INSTRUCTIONS TO FOLLOW: Among the entries, how many lines hold the word "Example"? Respond with that number only.

[Stored items]

============================================================

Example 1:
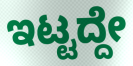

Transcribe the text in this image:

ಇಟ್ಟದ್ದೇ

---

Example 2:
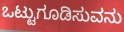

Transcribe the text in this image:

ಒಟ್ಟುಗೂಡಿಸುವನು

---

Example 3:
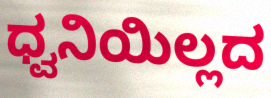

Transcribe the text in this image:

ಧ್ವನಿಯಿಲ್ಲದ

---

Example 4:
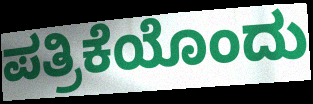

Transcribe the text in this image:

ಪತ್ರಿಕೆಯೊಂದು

============================================================

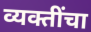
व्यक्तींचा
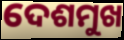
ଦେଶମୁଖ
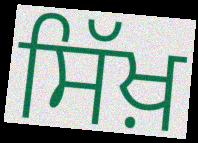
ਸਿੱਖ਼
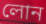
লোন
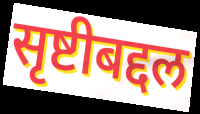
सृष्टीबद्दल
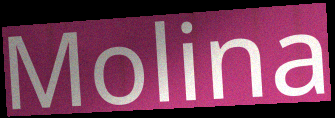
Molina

============================================================

EXERCISE SOLUTION: 4